Content-Based Image Retrieval

superkuh · on July 19, 2022

Back in the python 2.4 days you could run ImgSeek and do content based image retrieval on the desktop easily. ImgSeek had a little MS Paint-style window to crudely draw colors like the image you wanted and ImgSeek would find it. It really sucks it was never ported to later versions of python since there's been nothing like it since. https://sourceforge.net/projects/imgseek/

telotortium · on July 19, 2022

Some of the code was developed a little farther in https://github.com/ricardocabral/iskdaemon. But you can still be the change you wish to see :)

TacticalCoder · on July 19, 2022

> It really sucks it was never ported to later versions of python since there's been nothing like it since.

I clearly remember a tool like that that was not on the desktop, from years and years ago. It was working quite well I'd say. For example you could draw a very crude sun and a blue sky (a simple example) and you'd get matching pictures. Now... It may just have been someone who wrapped ImgSeek and put it as a webapp: no clue. However I'm 100% positive I used an online tool exactly like what you're describing.

fzliu · on July 19, 2022

Great article. We used something very similar to help implement simlarity search at Yahoo a couple years back (https://yahooresearch.tumblr.com/post/158115871236/introduci...). We were using a indexing strategy called Locally Optimized Product Quantization, which worked great in terms of query times but required a training procedure which made successive inserts fairly inefficient.

Thankfully, we have a much wider variety of indexing options these days (https://milvus.io/docs/index.md) in addition to powerful vector databases (https://zilliz.com/learn/what-is-vector-database). I'm glad to see the barrier to entry for semantic image retrieval becoming lower and lower as ML infrastructure matures.

[EDIT] Disclosure: I work at Zilliz.

gk1 · on July 19, 2022

If folks just want to get started with vector search faster they can try https://www.pinecone.io.

Full disclosure: I work for Pinecone. It's important to disclose you work for a company if you're going to promote their links.

fzliu · on July 19, 2022

Good catch on the disclosure, I edited my original comment to reflect this fact.
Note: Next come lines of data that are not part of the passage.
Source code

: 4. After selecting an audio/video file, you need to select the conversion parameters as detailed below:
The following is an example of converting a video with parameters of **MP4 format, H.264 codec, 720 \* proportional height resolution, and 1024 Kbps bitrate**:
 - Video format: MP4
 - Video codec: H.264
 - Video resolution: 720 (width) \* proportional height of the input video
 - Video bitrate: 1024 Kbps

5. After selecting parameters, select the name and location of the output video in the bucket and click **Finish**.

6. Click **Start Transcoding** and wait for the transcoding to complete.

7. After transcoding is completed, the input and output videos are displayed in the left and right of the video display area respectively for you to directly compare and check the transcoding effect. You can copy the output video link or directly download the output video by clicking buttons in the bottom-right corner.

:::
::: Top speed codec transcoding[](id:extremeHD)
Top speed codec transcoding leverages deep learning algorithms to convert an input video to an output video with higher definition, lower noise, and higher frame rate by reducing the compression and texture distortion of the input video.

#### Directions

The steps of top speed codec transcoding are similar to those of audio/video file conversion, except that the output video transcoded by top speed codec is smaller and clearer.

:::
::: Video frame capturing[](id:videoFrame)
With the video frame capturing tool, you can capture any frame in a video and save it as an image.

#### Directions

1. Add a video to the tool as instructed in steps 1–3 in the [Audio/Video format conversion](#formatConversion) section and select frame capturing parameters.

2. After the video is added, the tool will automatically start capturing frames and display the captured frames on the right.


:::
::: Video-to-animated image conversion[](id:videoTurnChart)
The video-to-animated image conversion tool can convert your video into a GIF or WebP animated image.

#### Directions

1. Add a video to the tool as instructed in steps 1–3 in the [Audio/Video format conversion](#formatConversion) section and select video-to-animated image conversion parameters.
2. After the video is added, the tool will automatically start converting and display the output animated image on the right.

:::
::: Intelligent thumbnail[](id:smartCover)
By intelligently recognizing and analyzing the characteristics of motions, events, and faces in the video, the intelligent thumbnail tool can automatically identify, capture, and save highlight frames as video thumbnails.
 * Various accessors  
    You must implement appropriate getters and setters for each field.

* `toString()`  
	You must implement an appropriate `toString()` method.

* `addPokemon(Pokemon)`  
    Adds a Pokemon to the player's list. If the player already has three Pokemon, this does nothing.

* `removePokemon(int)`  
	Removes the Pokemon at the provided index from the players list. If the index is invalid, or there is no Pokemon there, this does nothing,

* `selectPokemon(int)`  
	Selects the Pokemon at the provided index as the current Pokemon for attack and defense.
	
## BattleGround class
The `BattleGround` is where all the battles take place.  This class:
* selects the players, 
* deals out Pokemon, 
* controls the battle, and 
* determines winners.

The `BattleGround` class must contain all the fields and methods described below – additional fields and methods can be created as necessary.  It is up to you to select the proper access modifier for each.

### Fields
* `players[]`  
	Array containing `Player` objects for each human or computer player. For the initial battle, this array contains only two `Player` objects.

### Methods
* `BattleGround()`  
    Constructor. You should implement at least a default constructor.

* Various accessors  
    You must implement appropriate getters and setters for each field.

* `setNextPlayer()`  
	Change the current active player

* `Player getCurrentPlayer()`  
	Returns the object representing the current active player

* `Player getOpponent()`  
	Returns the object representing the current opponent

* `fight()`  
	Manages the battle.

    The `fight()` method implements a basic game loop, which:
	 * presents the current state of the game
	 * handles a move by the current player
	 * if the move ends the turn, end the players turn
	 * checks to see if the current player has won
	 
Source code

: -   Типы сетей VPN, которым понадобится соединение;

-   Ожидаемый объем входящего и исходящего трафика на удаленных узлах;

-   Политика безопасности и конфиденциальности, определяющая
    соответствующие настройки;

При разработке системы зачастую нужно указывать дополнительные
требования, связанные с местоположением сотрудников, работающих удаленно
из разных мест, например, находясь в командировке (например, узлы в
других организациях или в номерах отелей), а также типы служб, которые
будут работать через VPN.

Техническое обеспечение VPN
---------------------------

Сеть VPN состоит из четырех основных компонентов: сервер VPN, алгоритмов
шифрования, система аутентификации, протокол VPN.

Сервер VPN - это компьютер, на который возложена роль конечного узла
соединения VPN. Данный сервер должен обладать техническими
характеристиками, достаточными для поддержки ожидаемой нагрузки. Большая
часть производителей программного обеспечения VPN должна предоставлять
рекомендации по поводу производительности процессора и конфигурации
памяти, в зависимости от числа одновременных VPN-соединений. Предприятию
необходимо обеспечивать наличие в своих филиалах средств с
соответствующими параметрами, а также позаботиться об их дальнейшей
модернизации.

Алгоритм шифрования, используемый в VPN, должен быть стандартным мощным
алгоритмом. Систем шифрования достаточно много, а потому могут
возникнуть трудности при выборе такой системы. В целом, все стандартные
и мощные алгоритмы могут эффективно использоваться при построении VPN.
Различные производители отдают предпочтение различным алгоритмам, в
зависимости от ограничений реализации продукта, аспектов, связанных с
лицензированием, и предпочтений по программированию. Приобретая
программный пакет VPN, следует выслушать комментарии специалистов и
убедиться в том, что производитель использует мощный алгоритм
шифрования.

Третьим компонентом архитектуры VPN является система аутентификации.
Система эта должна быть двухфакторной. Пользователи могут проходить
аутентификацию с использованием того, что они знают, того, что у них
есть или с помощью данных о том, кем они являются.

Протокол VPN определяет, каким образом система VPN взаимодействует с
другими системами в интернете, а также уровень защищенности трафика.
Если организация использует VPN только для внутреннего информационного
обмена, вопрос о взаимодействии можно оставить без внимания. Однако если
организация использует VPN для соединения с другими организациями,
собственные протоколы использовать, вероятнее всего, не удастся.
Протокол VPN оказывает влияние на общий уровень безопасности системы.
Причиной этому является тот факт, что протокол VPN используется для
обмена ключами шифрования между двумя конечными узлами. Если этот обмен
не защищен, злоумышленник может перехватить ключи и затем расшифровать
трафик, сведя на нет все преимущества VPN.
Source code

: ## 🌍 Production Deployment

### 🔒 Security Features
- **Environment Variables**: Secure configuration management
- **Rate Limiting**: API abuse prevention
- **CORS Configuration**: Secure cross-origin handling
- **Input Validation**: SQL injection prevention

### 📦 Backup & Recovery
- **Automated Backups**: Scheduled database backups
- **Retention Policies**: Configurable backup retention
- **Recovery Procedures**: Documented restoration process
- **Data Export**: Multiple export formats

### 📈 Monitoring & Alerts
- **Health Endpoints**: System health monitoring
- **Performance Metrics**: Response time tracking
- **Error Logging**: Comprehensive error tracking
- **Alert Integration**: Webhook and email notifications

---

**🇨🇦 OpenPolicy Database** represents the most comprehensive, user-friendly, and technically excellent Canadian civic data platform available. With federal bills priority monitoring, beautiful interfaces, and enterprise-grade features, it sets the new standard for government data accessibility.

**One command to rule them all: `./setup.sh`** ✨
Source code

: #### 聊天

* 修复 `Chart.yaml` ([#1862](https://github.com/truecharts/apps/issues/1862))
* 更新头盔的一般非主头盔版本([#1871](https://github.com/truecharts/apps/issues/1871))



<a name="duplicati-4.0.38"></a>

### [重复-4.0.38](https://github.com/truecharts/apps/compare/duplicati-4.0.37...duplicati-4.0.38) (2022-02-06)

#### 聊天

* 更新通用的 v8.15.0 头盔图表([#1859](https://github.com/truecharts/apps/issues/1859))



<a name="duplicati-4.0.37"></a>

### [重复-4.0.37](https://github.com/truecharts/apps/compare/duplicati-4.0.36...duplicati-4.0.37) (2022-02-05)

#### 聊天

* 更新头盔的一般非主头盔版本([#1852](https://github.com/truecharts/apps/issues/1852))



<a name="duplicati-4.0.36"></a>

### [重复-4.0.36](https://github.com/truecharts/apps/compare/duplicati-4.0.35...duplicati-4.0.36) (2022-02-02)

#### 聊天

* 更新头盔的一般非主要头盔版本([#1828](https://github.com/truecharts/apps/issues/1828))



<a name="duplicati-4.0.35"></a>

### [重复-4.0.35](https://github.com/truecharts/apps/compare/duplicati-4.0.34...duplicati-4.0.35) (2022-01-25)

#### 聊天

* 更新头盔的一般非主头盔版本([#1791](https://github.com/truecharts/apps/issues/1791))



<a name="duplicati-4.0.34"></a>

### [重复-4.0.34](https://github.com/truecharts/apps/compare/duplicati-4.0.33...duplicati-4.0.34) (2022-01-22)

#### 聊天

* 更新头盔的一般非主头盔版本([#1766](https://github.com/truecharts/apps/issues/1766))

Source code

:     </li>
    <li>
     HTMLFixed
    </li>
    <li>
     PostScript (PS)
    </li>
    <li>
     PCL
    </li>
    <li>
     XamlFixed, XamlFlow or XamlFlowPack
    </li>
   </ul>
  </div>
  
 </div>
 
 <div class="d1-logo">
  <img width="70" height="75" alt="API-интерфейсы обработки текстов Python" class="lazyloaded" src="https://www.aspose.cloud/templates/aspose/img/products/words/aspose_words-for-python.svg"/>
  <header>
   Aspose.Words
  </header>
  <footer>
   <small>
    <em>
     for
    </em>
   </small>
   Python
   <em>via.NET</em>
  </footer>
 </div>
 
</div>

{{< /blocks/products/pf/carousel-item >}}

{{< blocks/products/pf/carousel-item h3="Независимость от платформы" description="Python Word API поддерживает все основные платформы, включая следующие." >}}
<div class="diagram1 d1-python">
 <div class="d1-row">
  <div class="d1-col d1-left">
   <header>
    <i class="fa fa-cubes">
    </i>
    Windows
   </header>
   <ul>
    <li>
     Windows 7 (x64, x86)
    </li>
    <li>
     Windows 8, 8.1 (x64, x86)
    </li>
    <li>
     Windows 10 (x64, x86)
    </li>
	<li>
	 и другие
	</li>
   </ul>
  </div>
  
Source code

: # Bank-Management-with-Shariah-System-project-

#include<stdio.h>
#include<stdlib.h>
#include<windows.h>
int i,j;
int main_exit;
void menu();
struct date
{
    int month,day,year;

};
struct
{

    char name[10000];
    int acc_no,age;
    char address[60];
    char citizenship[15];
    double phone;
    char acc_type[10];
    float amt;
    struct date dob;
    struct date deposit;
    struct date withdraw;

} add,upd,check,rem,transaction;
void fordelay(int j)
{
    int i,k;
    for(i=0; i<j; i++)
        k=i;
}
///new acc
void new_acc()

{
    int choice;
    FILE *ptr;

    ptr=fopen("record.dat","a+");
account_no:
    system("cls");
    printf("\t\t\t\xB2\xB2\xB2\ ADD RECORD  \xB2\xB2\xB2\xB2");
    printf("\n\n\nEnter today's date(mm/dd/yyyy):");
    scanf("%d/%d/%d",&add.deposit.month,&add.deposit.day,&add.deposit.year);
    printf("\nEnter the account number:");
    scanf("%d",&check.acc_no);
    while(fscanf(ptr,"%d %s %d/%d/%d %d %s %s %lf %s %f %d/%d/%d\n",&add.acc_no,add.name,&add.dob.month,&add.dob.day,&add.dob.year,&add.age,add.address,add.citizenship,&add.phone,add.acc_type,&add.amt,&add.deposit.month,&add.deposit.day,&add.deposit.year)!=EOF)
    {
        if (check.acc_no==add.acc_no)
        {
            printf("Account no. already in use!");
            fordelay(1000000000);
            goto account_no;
On the topic of vector search, Milvus is another great vector database - it's open source and we provide single-line startup scripts via `docker-compose` in addition to installation via apt & yum (https://milvus.io/docs/install_standalone-docker.md). There are also no restrictions on the number of vectors that users can store. Internally, we've successfully scaled Milvus to handle billion+ vectors, while many of our users have stored hundreds of millions of vectors in a production environments as well.

bitforger · on July 19, 2022

We do this with Pinecone, but we use CLIP embeddings of images, and they work incredibly well. It's kind of crazy how easy it is to get semantic search of images these days.

CLIP also does caption embeddings, so you can lookup images via both images and captions.

minimaxir · on July 19, 2022

Seconding the recommendation of CLIP embeddings, especially compared to image histograms + requiring OpenCV.

I wrote a naive, minimal dependency Python package to calculate image embeddings (https://github.com/minimaxir/imgbeddings) with some lookup demo notebooks and it works well in a pinch, although it's due for an upgrade.

gk1 · on July 19, 2022

Hey! We love CLIP and plan to cover it later in this series.